もう大人だし、寂しいからって泣かないもんね。
生まれつきダイクロイックアイの瞳を持つ私は、その瞳から外出が禁止されていて、この家、そして窓から見える世界が全てだ。
一度くらいは外の世界に出てみたいな。
そんな風に今日も太陽が降り注ぐ外を眺めていたら、お隣のお家の窓辺に大きな生き物が現れた。
黒くて艶々してて、いつ見てもおっきな口をこれでもかと見せつけるように欠伸している。

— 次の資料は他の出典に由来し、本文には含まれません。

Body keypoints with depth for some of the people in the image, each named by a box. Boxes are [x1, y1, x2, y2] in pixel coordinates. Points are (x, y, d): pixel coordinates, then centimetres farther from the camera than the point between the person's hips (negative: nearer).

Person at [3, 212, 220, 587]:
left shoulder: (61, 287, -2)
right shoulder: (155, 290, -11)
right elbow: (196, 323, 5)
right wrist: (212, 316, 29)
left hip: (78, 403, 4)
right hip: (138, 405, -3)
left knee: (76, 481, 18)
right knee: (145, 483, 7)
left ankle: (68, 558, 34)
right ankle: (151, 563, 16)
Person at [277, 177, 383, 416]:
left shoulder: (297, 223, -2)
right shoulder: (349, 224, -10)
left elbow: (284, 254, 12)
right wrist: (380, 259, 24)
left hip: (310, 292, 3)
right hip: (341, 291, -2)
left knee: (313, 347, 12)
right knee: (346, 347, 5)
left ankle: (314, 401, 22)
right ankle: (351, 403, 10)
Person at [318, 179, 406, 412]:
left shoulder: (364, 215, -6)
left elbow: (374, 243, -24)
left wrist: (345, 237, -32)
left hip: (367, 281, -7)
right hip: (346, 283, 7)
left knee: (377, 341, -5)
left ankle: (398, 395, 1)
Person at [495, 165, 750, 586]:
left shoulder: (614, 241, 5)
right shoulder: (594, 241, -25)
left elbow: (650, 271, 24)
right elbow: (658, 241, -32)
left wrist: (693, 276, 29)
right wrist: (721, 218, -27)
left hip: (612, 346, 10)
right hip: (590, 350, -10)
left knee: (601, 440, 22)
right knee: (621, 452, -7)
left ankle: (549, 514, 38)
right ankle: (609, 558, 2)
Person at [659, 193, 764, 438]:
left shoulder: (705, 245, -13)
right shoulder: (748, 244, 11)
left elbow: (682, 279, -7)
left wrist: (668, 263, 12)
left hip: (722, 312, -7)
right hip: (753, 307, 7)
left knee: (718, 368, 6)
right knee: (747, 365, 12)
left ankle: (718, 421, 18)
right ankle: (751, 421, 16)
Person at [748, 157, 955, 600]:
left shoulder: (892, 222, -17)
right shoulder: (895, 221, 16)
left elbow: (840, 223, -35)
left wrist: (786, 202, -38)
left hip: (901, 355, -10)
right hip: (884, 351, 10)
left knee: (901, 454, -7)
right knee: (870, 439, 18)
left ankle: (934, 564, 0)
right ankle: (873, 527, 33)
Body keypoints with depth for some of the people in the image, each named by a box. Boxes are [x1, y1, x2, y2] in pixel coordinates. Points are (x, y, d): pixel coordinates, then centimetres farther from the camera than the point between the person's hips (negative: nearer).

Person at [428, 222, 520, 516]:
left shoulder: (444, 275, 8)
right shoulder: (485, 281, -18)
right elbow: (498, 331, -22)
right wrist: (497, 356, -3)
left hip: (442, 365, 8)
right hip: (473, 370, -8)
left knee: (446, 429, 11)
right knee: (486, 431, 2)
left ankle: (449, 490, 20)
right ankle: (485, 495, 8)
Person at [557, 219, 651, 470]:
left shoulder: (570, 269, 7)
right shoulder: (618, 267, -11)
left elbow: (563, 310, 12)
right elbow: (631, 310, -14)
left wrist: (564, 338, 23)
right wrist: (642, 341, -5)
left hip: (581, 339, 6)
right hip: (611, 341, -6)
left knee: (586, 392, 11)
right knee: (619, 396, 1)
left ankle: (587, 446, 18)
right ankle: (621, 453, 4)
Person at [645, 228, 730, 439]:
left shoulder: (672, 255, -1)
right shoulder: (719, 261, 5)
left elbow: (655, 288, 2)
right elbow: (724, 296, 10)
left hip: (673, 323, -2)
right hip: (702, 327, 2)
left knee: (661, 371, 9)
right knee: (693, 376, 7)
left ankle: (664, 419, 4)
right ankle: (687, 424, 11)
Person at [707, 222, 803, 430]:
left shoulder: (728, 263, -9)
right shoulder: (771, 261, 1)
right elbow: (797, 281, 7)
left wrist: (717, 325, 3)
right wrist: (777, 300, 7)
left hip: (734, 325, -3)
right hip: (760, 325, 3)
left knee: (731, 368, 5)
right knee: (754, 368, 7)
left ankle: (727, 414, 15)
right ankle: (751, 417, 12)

『あれくらいおっきかったら、私も外で遊べるのかなー』
そうして私の妄想は広がって行く。
あの黒い犬さん、実は魔法使いの手下で、こんな目をした私を見張っているのだろう。
そうしていつか自由になれた時、自分の仲間にする為に、機会を伺っているのかも知れない。
だから私は何事も無いように、いつもあの犬さんの前で毛づくろいをして見せて、優雅に歩いてみせる。
私はただの猫ですよー
私は魔法は使えませんよー
でももしも、もしもだよ?
犬さんに化けた王子様だとしたら、私を見定めいるかも知れない。
あいつを私の姫にしても良い猫かどうか、考えているのかも知れない。
だから時々『ワンッ』と吠えて見せるのかもしれない。
そうならそうと、もっとしゃんとしなければいけない。
だから優雅に歩いて見せてもいる。
果たしてあの犬さんはどちらの姿なのか。
そんな事を思いながら、暖かい日差しの窓辺で、うつらうつらと夢の世界へ向かい始めた。